Northampton made the schoolboy error of supporting Parliament in the Civil War, so when Charles II was restored to the throne he—rather petulantly, it’s always seemed to me—had the castle torn down, starting a tradition of destruction carried on by the Luftwaffe and subsequent town planners. Retracing my childhood in the town is now about as hard as working out how medieval people lived and already involves more archaeology than history (I know I’m getting old, but really: this is my childhood, people).
I left my knitting behind, as I usually do on these trips, partly because I’m self-conscious, but mostly because it’s so big and unmanageable now it’s like holding a drunken sheep with a fever on your lap. And anyway, it was just too hot down south (at one point I even contemplated rolling up my shirtsleeves, but recollected in time that there were ladies present, and forbore). Still, I’ve managed another few inches since last time, and am still on track to finish the gansey by the end of the month.

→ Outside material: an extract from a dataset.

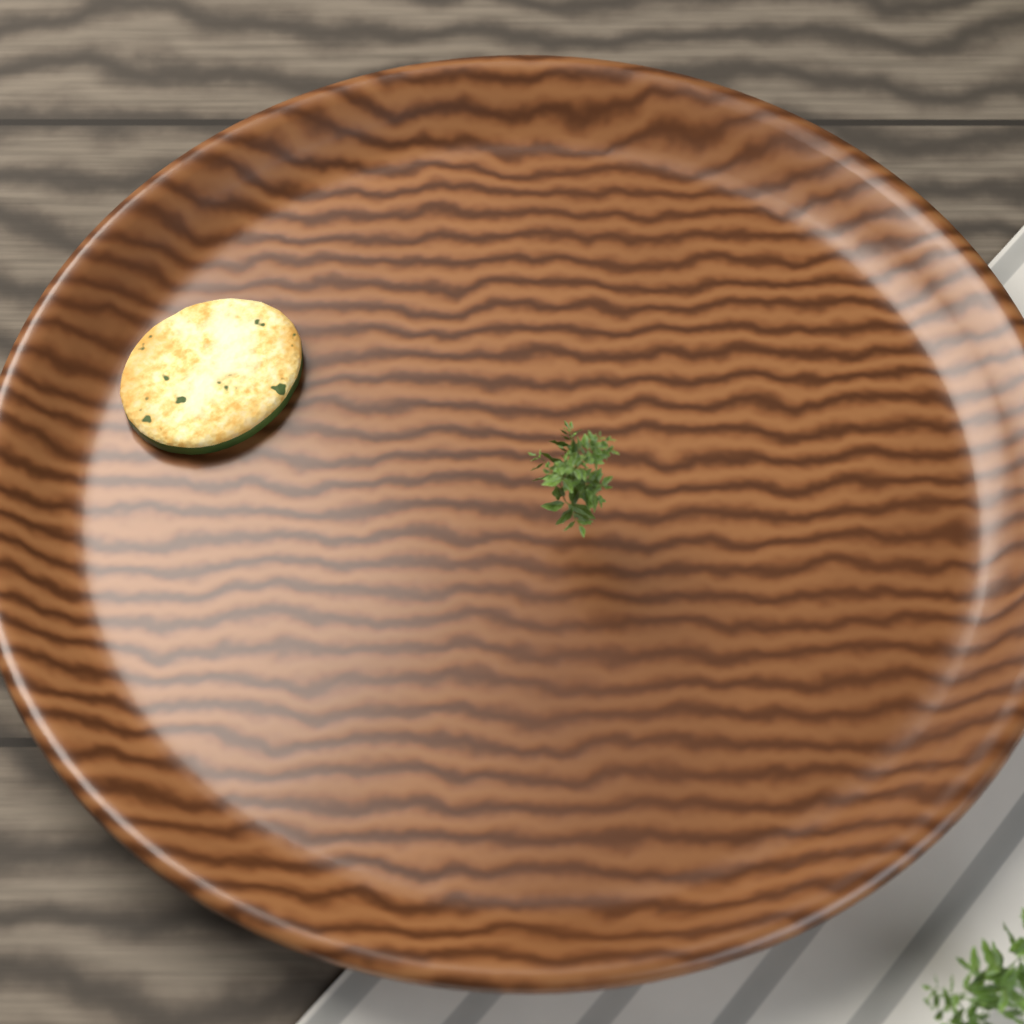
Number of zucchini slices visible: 1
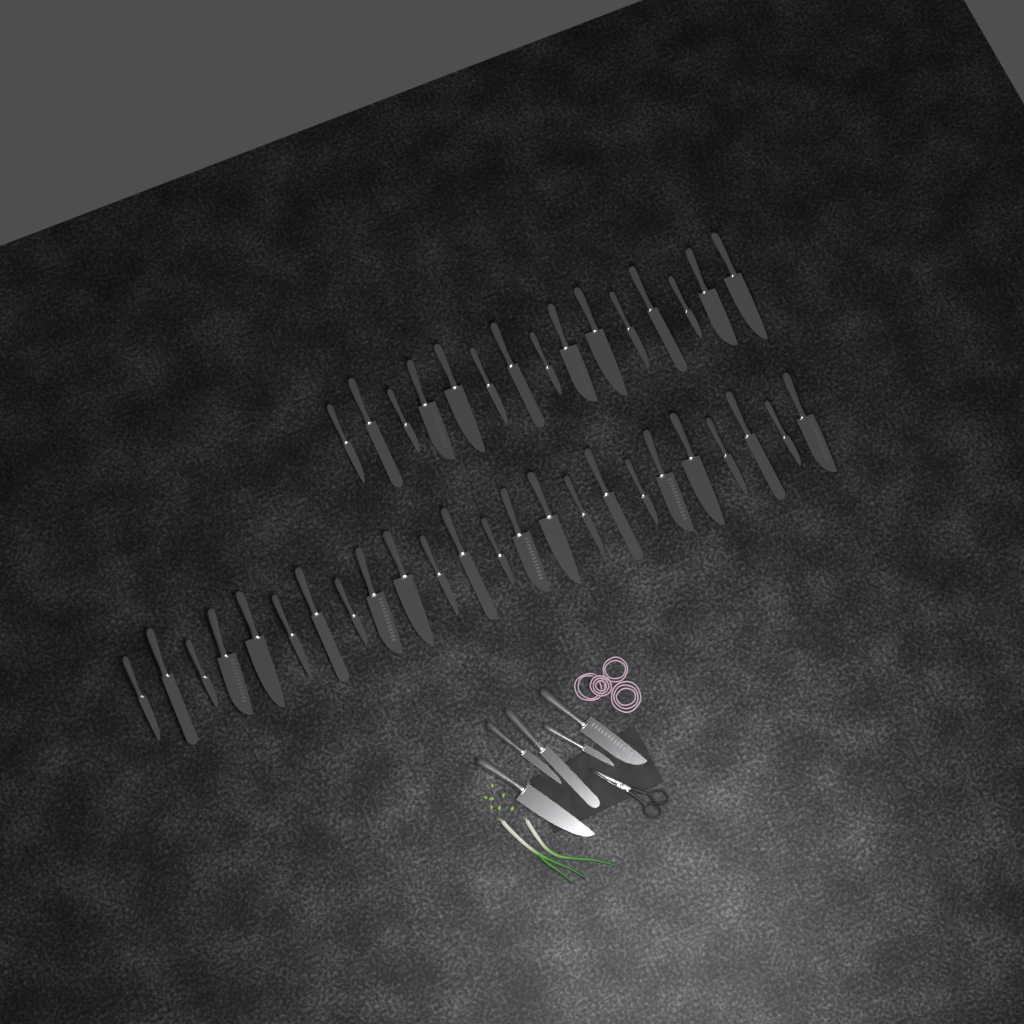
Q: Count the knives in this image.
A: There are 44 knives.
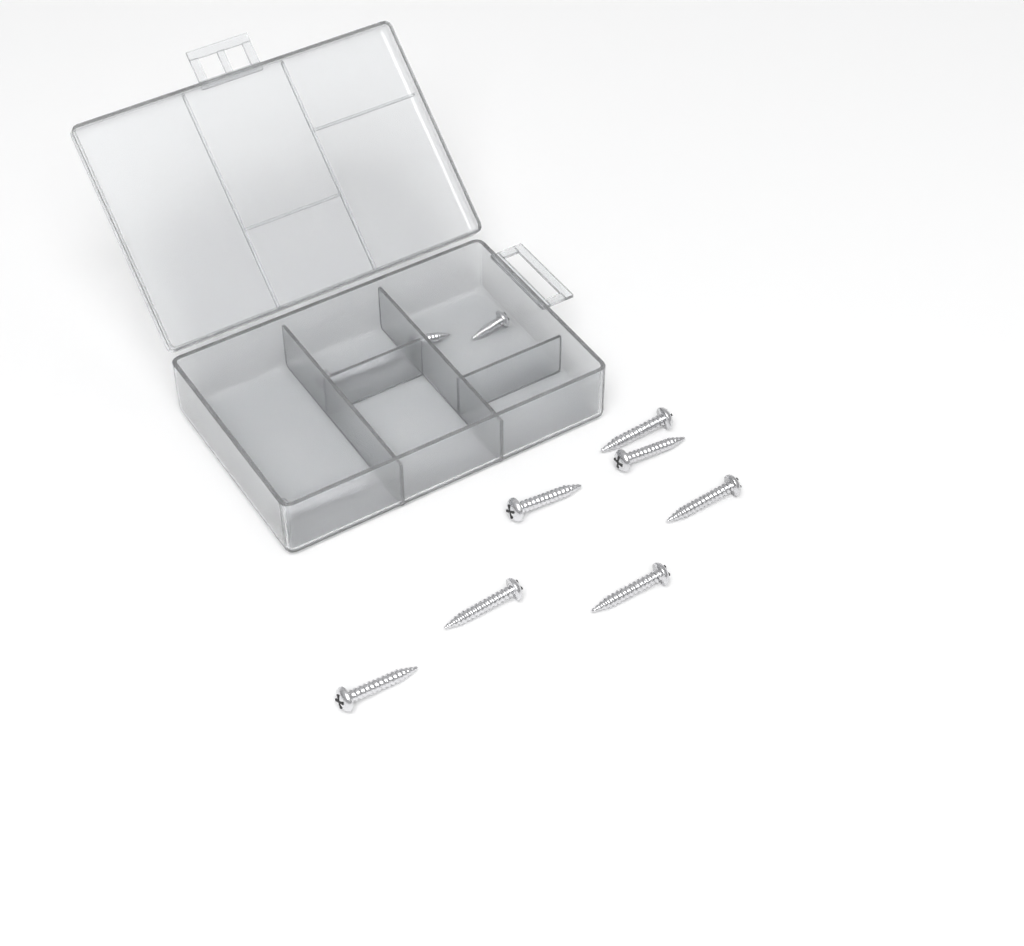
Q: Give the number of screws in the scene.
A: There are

My Victorian detective novel The Cuckoo’s Nest continues to sell well on Amazon, selling more in a month than some of my books ever have, so thank you to all who’ve downloaded it. I guess crime, as they say, really does pay.
Margaret comes back from serving her time in a Turkish prison, correction, “holiday”, next week, when normal service will be resumed—by which I mean the blog will have images that actually vaguely resemble their subjects. Meanwhile I’m off to catch up on my sleep, now my travels are done: I think, all things considered, I’ll keep my mind safely narrow in future.